Réalisée sur un échantillon de 276 personnes qui ont reçu de manière aléatoire, soit la méditation de pleine conscience, soit l'antidépresseur (essai randomisé), cette étude démontre que l'efficacité de la méditation de pleine conscience est équivalente à celle du médicament pour le traitement des troubles anxieux. La méditation de pleine conscience étant, en outre, mieux tolérée, avec moins d'effets indésirables que l'antidépresseur.
En quoi consiste la méditation de pleine conscience ?

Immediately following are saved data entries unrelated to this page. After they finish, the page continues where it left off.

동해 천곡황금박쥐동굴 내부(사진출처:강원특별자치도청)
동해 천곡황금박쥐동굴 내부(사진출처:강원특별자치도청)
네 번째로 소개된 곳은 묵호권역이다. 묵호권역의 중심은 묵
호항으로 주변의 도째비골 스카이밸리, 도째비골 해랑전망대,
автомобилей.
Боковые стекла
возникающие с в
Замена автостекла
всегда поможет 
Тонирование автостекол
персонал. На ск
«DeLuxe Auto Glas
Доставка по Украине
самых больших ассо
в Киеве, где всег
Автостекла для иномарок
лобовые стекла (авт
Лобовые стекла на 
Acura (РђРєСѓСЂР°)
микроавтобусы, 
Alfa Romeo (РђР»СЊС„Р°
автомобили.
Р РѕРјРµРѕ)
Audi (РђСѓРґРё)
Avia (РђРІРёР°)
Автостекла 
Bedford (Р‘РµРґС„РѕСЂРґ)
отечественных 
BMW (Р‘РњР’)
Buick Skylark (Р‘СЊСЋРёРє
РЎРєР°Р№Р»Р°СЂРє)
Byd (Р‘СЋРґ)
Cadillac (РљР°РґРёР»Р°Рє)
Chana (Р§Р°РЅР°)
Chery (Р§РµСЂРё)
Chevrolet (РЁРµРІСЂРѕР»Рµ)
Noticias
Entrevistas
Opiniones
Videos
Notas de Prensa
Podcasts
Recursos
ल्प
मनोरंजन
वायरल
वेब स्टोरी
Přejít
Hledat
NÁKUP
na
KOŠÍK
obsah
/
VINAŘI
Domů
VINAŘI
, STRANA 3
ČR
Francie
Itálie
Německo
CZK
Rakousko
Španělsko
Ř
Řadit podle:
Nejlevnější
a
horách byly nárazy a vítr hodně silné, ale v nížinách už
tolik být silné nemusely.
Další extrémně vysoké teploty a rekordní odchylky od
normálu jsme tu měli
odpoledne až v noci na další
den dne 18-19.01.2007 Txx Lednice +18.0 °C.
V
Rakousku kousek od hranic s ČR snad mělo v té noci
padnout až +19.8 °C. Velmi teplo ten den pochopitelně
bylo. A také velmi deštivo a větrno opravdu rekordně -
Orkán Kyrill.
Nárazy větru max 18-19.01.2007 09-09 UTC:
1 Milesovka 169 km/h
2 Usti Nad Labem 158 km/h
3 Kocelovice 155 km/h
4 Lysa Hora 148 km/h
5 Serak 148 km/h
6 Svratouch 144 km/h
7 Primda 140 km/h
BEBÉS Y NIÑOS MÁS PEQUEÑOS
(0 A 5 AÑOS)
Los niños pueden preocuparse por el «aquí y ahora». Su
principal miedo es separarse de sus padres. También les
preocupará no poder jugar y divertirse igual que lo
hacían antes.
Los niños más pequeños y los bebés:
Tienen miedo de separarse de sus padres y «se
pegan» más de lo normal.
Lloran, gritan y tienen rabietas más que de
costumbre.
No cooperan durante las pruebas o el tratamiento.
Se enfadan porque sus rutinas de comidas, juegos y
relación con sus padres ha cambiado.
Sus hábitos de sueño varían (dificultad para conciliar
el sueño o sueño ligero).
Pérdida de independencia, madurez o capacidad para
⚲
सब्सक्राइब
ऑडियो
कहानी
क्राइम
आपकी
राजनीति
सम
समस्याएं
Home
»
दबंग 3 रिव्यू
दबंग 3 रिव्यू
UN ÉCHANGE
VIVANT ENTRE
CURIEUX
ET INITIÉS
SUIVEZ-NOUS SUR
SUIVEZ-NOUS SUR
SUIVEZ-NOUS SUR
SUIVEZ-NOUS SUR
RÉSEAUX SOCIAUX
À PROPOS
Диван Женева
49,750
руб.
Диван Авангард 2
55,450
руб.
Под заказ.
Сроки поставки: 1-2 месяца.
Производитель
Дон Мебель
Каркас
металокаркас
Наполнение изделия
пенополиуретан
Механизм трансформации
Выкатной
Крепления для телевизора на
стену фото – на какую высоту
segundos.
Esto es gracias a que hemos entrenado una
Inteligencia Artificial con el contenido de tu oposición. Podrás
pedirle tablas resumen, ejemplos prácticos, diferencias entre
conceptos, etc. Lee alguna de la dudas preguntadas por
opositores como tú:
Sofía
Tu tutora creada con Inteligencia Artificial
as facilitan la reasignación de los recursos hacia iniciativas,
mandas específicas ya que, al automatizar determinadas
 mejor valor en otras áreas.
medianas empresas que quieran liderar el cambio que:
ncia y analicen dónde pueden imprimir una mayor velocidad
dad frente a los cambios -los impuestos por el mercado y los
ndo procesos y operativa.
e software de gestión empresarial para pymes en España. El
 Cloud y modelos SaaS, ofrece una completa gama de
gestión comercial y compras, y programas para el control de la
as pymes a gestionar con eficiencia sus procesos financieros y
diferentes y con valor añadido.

La formation à la pleine conscience concentre l'attention sur le moment présent. Les individus s'entrainent à considérer les pensées et les sensations comme des phénomènes transitoires qui ne sont pas nécessairement le reflet de la réalité. Ce processus améliore la régulation des émotions et les patients deviennent moins réactifs aux pensées et aux sensations. En outre, la pleine conscience est pratiquée avec une attitude de non-jugement envers soi et d'acceptation qui, avec le temps, semble accroître l'acceptation de soi et l'auto-compassion.
Lorsque je suis inquiet, j'observe mon inquiétude sans la juger ni me juger. Je la laisse passer comme un nuage.
Eric Bui, professeur en psychiatrie et chercheur à l'université de Caen
276 adultes souffrant d'un trouble anxieux ont participé à l'essai. Pendant 8 semaines, ils ont reçu, soit le programme de méditation de pleine conscience (MBSR), soit un anti-dépresseur, l'escitalopram.
Le programme de méditation en pleine conscience consiste en des cours de 2,5 heures hebdomadaires, une retraite d'une journée en cinquième ou sixième semaine et des exercices quotidiens de 45 minutes à faire individuellement à la maison. Les patients ont ainsi bénéficié d'un enseignement sur la théorie et la pratique de plusieurs formes de méditation de pleine conscience, telle que la conscience de la respiration (focalisation de l'attention sur la respiration et sur les mouvements du corps), le balayage du corps (diriger l'attention sur une partie du corps) et le mouvement en pleine conscience (étirements et mouvements destinés à faire prendre conscience du corps et à augmenter la conscience interoceptive).
La médication à l'escitalopram
La dose d’escitalopram était initialement de 10 mg par jour par voie orale, portée à 20 mg par jour dès la deuxième semaine si le médicament était bien toléré ou retardée dans le cas contraire. Le respect du traitement était mesuré par le comptage des pilules et le rapport du patient. Des points réguliers étaient réalisés avec un clinicien en semaines 1, 2, 4, 6 et 8. A l’issue de l’essai, les patients souhaitant continuer à prendre de l'escitalopram ont été accompagnés par un soignant pour ce faire.
Des conclusions probantes
L'étude de non-infériorité visait à prouver que la méditation de pleine conscience était aussi efficace que l'escitalopram sur les troubles anxieux. Au terme de l'étude, il s'est avéré que l'efficacité clinique était équivalente entre les deux traitements. Par ailleurs, au moins un évènement indésirable lié à l'étude est survenu chez 78% des participants qui ont reçu l'escitalopram contre seulement 15% qui ont reçu la méditation de pleine conscience.